Lijiang (Yunnan Province) China June 17th 2015

We slept in until 08:00 and then wandered down our alleyway to the main street below where roadside markets were busy selling food and other wares.

We purchased yoghurt, pastries and fruit juice and had these for breakfast back in our room.

Lijiang  is only 80 km from the border of Myanmar (Burma) and has a backdrop of snow capped mountains, the most prominent being the towering peak of Jade Dragon Snow Mountain (approx 6000 m) which is part of the south eastern end of the Himalayan Range. The town of Lijiang is at an altitude of 2400 m.

At 10:00 we started a day of exploring the town commencing at the main square which is dominated by two large water wheels. This is part of the ‘old town’ known as Dayan. The new part of Lijiang is on the other side of a hill and is an uninspiring modern day glass and concrete metropolis typical of China today.

The old town has flourished for centuries as it offered a caravanserai for travellers to and from Tibet. Kublai Khan gave the town its name meaning ‘beautiful river’ in 1253. The town now is a very popular tourist destination for Chinese travellers.

The local inhabitants of Lijiang are the Naxi who are a branch of the Qiang people of Tibet who left the north-west of China some 2000 years ago and settled in this fertile temperate plain. The Naxi is a matriarchal society with women having a dominant role in business, finance, landownership and the raising of children. Their religion is based on Tibetan shamanism.

On our morning’s walk we headed north from Yu He Square in lovely clear blue skies and followed the stream along willow and chestnut lined paths towards Black Dragon Pool Park. The area is home to some architectural treasures from as early as the 17th century but unfortunately, the one we’d hoped to see, the Wufeng Lu Temple (it’s on the front of our “Insight Guide Book”) was partly covered as its restoration is occurring at present. The gardens and small arched bridges around the lake are a sheer delight and the beauty and tranquillity of this locale were in sharp contrast to the recent crowded cities we’d visited and the blue sky was a bonus. Large and colourful fish are plainly visible in the clear waters of the lake.

Dragon Lake

Dragon Lake

Souvenir shop, Dragon Lake

Souvenir shop, Dragon Lake

Eucalypt sign, Dragon Lake

Eucalypt sign, Dragon Lake

Grandfather & boy, Dragon Lake

Grandfather & boy, Dragon Lake

Eaves & blue sky, Dragon Lake

Eaves & blue sky, Dragon Lake

After a lunch break in a local food-hall that sold every conceivable meal including silk worms and other insects served as kebabs, we ventured down past Yu He Square to Dayan’s part of the old city.

Pig outside restaurant, Dayan, Lijiang

Pig outside restaurant, Dayan, Lijiang

Food hall, Dayan, Lijiang

Food hall, Dayan, Lijiang

This is a network of tiny streets in amongst narrow canals where many of the old Naxi cottages have had their fronts converted into tourist shops. No cars are allowed in this old part. We did a three kilometre loop through Dayan and in the middle of our sight-seeing there was a short but dramatic thunderstorm that lasted a mere ten minutes but was impressive nonetheless.

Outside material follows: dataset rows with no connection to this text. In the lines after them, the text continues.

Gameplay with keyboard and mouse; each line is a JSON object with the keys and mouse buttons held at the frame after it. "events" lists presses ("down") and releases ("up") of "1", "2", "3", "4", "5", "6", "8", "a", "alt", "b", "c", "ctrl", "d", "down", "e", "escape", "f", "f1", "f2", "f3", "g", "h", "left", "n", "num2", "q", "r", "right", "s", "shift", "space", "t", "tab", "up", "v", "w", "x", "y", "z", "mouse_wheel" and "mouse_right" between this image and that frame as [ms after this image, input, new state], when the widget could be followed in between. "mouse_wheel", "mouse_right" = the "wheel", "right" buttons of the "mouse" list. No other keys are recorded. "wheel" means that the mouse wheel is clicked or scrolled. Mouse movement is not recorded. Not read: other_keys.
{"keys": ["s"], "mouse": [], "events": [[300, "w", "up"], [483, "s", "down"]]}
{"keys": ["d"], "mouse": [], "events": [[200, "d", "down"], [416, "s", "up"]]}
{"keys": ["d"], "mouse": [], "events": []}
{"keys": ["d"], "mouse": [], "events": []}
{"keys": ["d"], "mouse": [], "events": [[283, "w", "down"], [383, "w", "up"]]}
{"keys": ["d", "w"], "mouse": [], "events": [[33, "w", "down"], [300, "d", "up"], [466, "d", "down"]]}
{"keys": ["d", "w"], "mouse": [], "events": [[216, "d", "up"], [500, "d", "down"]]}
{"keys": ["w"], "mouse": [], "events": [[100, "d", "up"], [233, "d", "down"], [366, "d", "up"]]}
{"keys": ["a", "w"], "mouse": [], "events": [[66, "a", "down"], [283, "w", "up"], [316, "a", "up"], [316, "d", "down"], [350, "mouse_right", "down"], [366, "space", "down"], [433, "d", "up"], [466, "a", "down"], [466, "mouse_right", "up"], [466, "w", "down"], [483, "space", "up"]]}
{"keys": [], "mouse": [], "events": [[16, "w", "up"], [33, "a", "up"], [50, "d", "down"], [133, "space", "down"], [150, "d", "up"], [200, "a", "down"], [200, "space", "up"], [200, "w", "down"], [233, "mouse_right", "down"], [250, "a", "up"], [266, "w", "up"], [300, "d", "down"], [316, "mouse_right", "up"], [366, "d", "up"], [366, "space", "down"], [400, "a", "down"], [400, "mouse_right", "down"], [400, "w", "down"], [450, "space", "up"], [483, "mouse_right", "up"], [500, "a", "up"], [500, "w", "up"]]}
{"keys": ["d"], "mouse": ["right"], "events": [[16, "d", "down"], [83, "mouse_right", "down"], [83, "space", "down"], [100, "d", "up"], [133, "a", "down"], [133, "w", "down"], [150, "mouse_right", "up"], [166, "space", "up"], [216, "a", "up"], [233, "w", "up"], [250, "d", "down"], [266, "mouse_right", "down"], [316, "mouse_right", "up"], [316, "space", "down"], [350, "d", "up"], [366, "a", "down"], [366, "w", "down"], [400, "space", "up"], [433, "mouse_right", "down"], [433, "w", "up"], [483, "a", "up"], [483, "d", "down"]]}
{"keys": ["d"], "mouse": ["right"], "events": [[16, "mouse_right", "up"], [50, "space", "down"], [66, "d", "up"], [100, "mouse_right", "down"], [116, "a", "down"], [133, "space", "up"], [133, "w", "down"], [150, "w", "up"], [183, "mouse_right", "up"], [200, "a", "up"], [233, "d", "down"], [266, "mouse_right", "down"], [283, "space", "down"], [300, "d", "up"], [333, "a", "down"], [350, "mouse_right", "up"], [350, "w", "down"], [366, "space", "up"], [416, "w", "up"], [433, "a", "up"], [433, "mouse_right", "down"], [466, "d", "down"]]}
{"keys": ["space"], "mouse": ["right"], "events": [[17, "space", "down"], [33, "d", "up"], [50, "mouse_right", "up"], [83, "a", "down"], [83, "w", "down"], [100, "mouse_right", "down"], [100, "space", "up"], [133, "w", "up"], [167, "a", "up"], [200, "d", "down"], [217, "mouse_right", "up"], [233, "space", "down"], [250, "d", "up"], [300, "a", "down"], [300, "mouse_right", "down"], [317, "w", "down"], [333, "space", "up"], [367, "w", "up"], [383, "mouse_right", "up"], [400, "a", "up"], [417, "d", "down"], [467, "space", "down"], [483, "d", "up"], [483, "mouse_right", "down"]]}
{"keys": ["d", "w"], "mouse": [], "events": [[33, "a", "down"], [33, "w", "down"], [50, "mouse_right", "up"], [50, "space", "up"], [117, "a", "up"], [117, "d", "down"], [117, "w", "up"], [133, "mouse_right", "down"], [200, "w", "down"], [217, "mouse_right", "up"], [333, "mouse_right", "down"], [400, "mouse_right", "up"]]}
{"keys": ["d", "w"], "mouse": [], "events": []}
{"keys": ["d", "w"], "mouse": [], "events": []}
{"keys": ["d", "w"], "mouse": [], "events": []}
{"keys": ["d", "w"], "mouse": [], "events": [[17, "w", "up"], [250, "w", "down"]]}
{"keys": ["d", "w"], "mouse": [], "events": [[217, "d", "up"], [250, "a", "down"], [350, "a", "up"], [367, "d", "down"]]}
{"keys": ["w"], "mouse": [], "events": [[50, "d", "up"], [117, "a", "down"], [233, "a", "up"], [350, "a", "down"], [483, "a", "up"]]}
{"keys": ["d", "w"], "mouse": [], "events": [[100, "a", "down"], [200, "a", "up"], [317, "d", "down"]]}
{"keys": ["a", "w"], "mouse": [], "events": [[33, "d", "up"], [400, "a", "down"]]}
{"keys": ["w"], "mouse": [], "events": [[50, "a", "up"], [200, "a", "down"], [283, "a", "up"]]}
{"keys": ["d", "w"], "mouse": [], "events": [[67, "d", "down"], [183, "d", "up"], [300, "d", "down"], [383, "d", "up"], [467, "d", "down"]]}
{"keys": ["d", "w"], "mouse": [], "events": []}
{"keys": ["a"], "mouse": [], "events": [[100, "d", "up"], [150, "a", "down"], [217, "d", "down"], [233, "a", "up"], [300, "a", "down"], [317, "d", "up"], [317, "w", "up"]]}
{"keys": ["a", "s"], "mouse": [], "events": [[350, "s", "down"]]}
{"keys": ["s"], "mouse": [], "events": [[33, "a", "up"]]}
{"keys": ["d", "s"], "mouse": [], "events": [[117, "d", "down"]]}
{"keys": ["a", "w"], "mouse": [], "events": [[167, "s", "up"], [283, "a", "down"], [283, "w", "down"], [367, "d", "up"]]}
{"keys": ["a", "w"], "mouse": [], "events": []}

This is the first real rain we’ve had since leaving Melbourne.

reet scene, Dayan, Lijiang

reet scene, Dayan, Lijiang

During this very pleasant afternoon’s stroll, Corinne bought some souvenir items for the grand-children while Jak took dozens of photos of the people, the old Naxi buildings and the varied tourist merchandise on sale.

In the mid-afternoon we headed back to our guesthouse via an ATM and a shop and made preparations for the next few days of hiking the Tiger Leaping Gorge. We’ve been warned about the four hour steep climb at altitude that is the start of tomorrow’s seven hour hike. An early night and a high energy meal provided an appropriate finish to a wonderfully relaxing day.